*** Exercise passage Section Begins ***
Not only is this manual method labour-intensive and cumbersome for the villagers, it is also not sustainable according to some.
“Harvesting pine nuts is a delicate process and requires utmost care to protect the twigs and offshoots from damage,” FAO’s Musakhail says. “The traditional method of extraction is unsustainable and time-consuming,” he says, adding that because cones of different
species ripen at different times, plucking them with a cutter damages the branches and affects their regeneration.
“Dumping cones in pits is also not a good idea because fungus can destroy the entire crop,” Musakhail adds. “Sometimes, when there are heavy rains, the cones absorb moisture and the nuts break during this method of extraction.”
But for long, nut growers have had no option other than sticking to these traditional methods, and suffering any losses that come as a result of the process. Slowly but surely, this is also changing.
A NEW DAWN?
In 2019, three nut-processing units were set up in Zhob city and this year a couple of others have been set up in Sur Laki and Ahmedi Dargah in Balochistan. Pine nuts are washed, roasted and packaged at these units. The villagers are still very much a part of the process. Machines have been provided to the communities for cone crushing, and have made the extraction of nuts easier as compared to the long and hectic manual process.
The villagers with access to these machines appear to be happy with them, but with the technologies not being available everywhere on the expansive growing belt, the traditional method of extraction is still widely used.
“Pine nuts from Qaisa Ghar, Manra, Shin Ghar, Obshtha Suka, Zarghoon Zawar, Tor Ghar, Nari, Ponga and Parei areas of Koh-i-Sulaiman are brought to Zhob city for processing, and then transported to Dera Ismail Khan, Bannu, Peshawar, Lahore and China,” says Abdul Wadood, a 40-year-old pine nut grower from Killi Manra, Balochistan.
Wadood has been in the pine nut business for 20 years. “Pine nuts take up to three years to mature and are difficult to harvest, which makes them the most expensive dry fruit,” he says. There was a time when the price per kilogramme of chilghozas was 8,000 rupees, he says. But the local market prices dropped significantly last year as the traders could no longer transport the dry fruit to China.
New technologies and development projects may help these pine nut growers yield higher profits and minimise losses.
*** Exercise passage Section Ends ***
*** Source data Section Begins ***
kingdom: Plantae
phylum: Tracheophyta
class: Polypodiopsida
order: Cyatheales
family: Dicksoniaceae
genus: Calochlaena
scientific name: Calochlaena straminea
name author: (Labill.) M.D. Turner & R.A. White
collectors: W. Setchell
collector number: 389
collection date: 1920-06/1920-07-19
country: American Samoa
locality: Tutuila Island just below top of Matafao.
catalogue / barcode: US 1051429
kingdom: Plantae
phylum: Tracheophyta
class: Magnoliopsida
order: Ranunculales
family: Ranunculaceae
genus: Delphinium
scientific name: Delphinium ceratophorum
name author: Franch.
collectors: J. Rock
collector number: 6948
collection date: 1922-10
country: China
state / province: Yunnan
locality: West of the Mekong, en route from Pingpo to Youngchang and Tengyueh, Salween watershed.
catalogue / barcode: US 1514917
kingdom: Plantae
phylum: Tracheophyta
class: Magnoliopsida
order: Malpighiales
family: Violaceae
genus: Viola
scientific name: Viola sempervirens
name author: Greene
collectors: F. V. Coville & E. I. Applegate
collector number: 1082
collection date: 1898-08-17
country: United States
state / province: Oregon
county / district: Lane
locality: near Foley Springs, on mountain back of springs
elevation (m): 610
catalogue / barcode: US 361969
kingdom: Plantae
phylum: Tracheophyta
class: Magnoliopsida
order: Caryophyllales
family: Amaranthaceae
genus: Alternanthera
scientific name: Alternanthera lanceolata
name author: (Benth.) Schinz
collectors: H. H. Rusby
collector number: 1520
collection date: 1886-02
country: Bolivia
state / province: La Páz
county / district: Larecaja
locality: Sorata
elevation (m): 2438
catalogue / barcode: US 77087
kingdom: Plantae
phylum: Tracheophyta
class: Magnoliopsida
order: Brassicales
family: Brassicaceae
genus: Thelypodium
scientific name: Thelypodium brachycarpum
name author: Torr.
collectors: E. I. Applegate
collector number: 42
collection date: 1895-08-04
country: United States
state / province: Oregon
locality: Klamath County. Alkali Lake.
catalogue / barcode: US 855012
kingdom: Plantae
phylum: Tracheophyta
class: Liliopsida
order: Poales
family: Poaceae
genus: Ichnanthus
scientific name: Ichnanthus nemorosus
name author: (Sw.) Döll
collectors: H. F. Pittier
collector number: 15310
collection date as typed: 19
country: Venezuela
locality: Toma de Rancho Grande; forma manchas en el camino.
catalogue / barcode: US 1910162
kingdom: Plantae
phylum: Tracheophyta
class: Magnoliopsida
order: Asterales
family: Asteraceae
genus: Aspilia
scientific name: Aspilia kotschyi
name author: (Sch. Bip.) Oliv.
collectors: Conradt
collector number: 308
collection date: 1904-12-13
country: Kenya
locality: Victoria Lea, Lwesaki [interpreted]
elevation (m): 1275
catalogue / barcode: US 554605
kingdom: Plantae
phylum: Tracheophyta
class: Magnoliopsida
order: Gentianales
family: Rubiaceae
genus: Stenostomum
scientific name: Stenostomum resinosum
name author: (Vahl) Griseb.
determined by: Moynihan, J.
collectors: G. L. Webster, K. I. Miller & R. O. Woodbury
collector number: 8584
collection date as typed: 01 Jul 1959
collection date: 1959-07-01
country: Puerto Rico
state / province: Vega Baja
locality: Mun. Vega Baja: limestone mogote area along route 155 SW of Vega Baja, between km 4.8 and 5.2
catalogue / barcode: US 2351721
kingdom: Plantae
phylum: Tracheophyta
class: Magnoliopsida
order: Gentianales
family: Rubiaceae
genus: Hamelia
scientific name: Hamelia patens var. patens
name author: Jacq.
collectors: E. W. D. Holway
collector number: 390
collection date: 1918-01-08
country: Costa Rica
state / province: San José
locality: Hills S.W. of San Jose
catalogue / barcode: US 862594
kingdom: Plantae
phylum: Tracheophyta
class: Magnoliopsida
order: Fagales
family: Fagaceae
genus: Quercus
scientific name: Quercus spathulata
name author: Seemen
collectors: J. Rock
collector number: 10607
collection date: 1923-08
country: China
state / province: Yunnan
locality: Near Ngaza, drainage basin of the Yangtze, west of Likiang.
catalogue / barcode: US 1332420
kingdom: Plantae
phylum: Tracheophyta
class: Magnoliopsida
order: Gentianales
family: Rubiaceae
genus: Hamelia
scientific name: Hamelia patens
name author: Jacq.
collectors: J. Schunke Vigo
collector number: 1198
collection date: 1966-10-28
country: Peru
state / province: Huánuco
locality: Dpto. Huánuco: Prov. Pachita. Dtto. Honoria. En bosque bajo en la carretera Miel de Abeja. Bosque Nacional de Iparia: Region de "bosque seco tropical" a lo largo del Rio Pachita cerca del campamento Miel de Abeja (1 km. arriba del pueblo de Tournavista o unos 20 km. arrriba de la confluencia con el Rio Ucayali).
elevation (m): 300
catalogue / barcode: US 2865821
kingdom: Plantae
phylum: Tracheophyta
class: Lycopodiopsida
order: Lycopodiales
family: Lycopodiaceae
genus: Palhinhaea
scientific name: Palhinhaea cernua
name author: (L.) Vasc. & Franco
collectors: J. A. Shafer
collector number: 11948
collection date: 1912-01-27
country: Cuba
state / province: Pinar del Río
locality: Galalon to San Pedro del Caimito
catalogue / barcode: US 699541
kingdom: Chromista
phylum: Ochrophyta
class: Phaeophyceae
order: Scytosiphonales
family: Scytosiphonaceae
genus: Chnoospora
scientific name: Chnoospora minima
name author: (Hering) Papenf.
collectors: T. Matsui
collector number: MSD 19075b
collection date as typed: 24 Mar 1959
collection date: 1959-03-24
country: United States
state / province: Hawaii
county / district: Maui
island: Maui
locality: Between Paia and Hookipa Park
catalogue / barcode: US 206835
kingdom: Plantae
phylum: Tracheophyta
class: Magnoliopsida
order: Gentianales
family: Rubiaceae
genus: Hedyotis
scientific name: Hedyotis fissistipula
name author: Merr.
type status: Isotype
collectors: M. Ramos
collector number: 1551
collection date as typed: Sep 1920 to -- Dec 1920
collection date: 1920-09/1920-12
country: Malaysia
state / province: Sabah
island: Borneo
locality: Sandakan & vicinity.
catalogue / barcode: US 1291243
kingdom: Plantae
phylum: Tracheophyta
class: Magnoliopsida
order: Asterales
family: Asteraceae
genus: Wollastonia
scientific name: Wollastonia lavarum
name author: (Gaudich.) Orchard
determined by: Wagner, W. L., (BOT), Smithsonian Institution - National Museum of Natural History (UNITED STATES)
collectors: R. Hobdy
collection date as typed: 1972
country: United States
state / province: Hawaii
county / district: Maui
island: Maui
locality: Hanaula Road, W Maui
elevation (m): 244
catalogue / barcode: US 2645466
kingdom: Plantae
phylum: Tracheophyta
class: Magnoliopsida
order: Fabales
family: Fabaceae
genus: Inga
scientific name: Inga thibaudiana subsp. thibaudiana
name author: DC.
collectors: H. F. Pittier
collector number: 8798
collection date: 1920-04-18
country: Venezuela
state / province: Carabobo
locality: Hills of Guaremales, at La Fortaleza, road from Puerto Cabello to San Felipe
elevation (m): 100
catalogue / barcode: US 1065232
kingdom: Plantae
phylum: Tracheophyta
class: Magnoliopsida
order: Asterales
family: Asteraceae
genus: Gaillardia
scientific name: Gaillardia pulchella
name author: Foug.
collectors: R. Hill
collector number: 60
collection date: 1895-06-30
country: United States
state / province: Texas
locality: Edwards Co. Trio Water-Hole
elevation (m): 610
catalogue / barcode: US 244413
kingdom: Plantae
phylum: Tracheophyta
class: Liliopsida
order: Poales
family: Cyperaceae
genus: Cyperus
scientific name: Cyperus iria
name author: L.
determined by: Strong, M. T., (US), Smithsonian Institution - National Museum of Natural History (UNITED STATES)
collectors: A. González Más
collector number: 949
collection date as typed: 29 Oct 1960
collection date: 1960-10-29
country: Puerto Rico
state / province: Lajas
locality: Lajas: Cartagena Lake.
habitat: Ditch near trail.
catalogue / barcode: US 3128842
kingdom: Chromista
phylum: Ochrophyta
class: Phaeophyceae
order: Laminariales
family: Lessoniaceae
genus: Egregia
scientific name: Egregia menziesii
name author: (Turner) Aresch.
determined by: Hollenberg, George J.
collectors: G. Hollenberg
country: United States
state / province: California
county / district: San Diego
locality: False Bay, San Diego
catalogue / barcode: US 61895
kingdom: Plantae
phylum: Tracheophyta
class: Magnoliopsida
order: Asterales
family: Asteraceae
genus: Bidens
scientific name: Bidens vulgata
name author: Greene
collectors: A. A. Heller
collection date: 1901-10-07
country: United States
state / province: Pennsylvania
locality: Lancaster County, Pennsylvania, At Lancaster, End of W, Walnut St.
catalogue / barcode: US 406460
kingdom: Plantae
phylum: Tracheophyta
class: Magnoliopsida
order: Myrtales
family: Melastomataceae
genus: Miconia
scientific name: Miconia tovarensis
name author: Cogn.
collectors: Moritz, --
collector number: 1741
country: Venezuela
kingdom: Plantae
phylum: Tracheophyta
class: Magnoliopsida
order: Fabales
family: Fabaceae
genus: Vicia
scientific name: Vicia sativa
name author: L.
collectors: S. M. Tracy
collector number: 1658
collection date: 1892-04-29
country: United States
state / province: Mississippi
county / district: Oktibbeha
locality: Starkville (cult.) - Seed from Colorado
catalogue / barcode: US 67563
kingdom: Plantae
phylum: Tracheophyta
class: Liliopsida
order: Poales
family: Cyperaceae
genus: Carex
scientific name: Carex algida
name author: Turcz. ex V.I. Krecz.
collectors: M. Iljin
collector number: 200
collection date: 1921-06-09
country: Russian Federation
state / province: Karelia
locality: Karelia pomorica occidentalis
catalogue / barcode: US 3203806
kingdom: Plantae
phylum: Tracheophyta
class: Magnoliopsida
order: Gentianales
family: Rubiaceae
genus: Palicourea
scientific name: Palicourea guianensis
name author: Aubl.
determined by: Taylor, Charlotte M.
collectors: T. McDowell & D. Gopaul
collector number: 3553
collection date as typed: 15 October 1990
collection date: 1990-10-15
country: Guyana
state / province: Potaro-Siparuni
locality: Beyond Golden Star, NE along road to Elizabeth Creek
*** Source data Section Ends ***
Please reproduce the pine nut passage word for word, starting with "Wadood has been" and going on through "and minimise losses.".

Wadood has been in the pine nut business for 20 years. “Pine nuts take up to three years to mature and are difficult to harvest, which makes them the most expensive dry fruit,” he says. There was a time when the price per kilogramme of chilghozas was 8,000 rupees, he says. But the local market prices dropped significantly last year as the traders could no longer transport the dry fruit to China.
New technologies and development projects may help these pine nut growers yield higher profits and minimise losses.